Die staatlich geförderte Pflege-Bahr-Versicherung läuft nur schleppend an. Hat sie doch als großes Vorbild die Riester-Rente, bleibt bei genauerer Betrachtung wenig Gemeinsamkeit. Dabei sollen doch Lobbyisten die neue Pflege-Bahr überhaupt erst möglich gemacht haben.
Pflege-Bahr ist ein Lobby-Geschenk der FDP, schimpft die SPD in einem offiziellen Papier (PDF) über die staatlich geförderte Pflegeversicherung. Nur, wenn Pflege-Bahr ein Ergebnis erfolgreicher Lobbyisten-Arbeit sein soll, warum freuen sich die Versicherungsgesellschaften nicht so richtig darüber?
Zum Start der neuen Pflege-Bahr Anfang des Jahres, hatten nur wenige Gesellschaften dieses Produkt im Portfolio. Auch nach 5 Monaten ist das Angebot überschaubar. Dabei läuft Mitte des Jahres eine wichtige Frist für die Kunden ab, denn wer vor dem 01.07.2013 einen Pflege-Bahr-Tarif abschliesst, bekommt vom Staat die volle Förderung für 2013. Normalerweise würde Versicherungen angesichts solcher Termine unter Druck stehen, aber man trifft eher auf Gelassenheit.
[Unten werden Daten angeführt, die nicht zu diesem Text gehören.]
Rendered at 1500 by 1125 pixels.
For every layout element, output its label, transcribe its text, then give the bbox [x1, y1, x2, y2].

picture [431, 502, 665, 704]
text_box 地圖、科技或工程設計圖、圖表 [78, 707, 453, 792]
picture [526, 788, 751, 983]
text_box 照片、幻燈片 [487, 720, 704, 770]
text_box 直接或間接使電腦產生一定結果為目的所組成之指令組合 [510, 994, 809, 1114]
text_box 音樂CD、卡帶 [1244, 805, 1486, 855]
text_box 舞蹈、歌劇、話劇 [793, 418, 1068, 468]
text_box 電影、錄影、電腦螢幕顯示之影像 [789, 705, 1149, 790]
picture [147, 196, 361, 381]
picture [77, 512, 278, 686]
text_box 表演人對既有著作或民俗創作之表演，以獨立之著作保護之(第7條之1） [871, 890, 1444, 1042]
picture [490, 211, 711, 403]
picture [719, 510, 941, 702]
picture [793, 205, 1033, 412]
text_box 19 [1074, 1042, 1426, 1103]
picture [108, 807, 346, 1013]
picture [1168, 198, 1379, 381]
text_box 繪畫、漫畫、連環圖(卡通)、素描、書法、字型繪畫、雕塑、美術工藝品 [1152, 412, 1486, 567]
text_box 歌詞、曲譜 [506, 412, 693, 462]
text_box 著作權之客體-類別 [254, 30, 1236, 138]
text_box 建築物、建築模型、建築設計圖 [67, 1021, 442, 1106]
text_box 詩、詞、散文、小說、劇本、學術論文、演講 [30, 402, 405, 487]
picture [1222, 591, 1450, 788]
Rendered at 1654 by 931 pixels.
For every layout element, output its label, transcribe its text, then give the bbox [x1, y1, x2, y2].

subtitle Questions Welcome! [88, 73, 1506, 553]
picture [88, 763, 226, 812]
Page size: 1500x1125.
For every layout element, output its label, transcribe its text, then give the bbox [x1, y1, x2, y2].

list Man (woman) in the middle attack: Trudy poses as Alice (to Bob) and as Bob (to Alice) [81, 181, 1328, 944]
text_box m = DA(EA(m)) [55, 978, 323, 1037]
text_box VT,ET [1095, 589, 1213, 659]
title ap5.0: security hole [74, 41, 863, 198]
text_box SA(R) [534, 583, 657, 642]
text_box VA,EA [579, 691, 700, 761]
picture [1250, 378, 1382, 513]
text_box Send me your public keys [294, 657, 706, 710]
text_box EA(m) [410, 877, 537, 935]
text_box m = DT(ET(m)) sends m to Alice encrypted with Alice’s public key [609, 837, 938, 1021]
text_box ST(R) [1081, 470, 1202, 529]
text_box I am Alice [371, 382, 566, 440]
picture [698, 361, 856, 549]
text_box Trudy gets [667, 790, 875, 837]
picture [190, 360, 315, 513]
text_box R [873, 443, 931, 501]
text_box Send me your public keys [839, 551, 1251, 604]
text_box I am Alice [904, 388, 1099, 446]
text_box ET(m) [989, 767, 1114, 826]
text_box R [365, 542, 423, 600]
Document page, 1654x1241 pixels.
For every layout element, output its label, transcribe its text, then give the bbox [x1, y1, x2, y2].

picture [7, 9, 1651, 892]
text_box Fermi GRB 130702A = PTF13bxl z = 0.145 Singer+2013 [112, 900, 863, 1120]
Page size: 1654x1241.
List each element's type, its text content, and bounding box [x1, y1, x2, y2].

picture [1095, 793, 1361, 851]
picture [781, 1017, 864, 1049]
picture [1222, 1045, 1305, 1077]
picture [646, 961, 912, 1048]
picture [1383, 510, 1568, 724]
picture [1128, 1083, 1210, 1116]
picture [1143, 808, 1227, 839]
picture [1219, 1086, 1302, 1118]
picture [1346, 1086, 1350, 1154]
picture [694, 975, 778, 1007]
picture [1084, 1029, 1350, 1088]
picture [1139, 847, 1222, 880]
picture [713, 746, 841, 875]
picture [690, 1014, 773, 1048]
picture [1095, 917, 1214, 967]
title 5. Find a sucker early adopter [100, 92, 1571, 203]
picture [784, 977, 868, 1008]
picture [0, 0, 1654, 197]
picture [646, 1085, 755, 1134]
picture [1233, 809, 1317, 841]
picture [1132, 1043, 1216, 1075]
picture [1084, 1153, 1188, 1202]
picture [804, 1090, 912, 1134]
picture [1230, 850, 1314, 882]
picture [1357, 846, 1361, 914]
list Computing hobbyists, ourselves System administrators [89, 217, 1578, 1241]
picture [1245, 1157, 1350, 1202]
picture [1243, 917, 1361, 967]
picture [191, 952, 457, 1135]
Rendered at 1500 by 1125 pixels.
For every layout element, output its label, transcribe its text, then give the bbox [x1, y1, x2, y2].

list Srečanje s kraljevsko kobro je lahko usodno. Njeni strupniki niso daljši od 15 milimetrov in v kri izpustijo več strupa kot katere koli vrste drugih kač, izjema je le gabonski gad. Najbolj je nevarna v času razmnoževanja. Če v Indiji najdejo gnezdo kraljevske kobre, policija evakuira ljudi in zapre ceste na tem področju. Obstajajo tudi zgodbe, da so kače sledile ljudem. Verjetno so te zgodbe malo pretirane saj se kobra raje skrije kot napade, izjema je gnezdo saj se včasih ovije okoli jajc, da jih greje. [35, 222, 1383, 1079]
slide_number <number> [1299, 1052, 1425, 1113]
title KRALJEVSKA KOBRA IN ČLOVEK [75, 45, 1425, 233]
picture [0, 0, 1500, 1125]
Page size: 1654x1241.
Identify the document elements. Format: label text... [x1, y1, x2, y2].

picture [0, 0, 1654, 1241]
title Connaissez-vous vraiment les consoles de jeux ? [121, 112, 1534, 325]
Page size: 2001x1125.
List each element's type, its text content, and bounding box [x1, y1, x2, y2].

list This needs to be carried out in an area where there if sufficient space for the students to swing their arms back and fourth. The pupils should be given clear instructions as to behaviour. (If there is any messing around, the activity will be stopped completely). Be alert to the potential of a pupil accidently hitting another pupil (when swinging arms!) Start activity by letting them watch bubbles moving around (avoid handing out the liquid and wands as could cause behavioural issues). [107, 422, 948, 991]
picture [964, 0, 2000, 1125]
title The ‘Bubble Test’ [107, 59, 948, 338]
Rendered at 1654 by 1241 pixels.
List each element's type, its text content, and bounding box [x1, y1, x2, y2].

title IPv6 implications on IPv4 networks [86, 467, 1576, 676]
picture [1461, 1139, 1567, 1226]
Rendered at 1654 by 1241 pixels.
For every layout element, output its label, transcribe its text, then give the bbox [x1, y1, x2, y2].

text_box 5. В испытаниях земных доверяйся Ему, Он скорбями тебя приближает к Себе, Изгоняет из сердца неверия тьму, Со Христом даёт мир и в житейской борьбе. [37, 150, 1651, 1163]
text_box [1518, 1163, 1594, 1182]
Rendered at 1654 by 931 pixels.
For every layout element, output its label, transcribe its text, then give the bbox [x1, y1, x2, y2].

Pflege-Bahr schmeckt nicht so recht. Ein Grund ist die Pflicht, jeden Kunden ohne Gesundheitsprüfung zu nehmen, so erklärte das zumindest ein Vertriebsmitarbeiter der Axa auf der Leipziger Versicherungs- und Fondsmesse Mitte Mai. Vor Einführung der Pflege-Bahr hatte auch der Verband der Privaten Krankenversicherer (PKV Verband) die Erhebung von Risikoaufschlägen und Leistungsausschlüssen gefordert. Ein Kompromiss war die Einschränkung der Zulagenberechtigten: Menschen, die bereits ein Pflegefall sind oder vorübergehend waren, können die Versicherung nicht mehr abschliessen.
Jedoch allein den Versicherungszwang als Bremse für die schleppende Umsetzung zu deklarieren, reicht nicht aus. Denn bereits vor Einführung von Pflege-Bahr warben vereinzelte Gesellschaften mit Pflege-Tarifen, die auf eine Gesundheitsprüfung verzichteten.
Ein Problem scheint vielmehr die Deckelung der Abschlusskosten zu sein, diese sind auf maximal zwei Monatsbeiträge begrenzt - wenig Spielraum für den Vertrieb. Zwei Monatsbeiträge, das sind umgerechnet 20 Euro für einen Abschluss, der Aufwand für eine intensive Beratung beim Kunden lässt sich so nicht refinanzieren. Beschlossen wurde das mit der Durchführungsverordnung Pflegevorsorgezulage, die Bestandteil des Pflege-Neuausrichtungs-Gesetzes ist. Neben den Abschlusskosten wurden auch die Bestandsprovisionen geregelt.
Provisionen wie sonst in der Privaten Krankenversicherung üblich, können bei Pflege-Bahr nicht gezahlt werden. Mehr als 2 Prozent bleiben für den Versicherungsmakler nicht übrig. Bei einem Produkt, das dem Makler im Schnitt 2,40 Euro im Jahr bringt, kommt nur wenig Freude auf. Die Mehrzahl der Policen wird bei einem Jahresbeitrag von 120 Euro bleiben, das ist der Mindestbeitrag, der für die volle Förderung von 5 Euro pro Monat erreicht werden muss.
Es bleibt nur der Trost, dass mit der öffentlichen Diskussion um Pflege-Bahr das Problem der privaten Pflege-Vorsorge beworben wird und sich der eine oder andere Kunde jetzt damit beschäftigen wird. Vergleicht man Pflege-Bahr mit den bereits vorhanden Pflege-Tageggeld-Tarifen, dann schneiden die klassischen Produkte ohne Förderung besser ab. Am deutlichsten wird der Unterschied bei jungen Menschen, dort ist eine richtige Pflegetagegeld-Versicherung immer die bessere Wahl, eventuell ein Grund, weshalb auch junge Menschen jetzt eher eine Pflegeversicherung abschliessen könnten. Wenn allein der Verkauf der ungerförderten Produkte Ziel der Lobbyisten, dann könnte die Rechnung aufgehen, denn hier gibt es keine Einmischung seitens der Politik.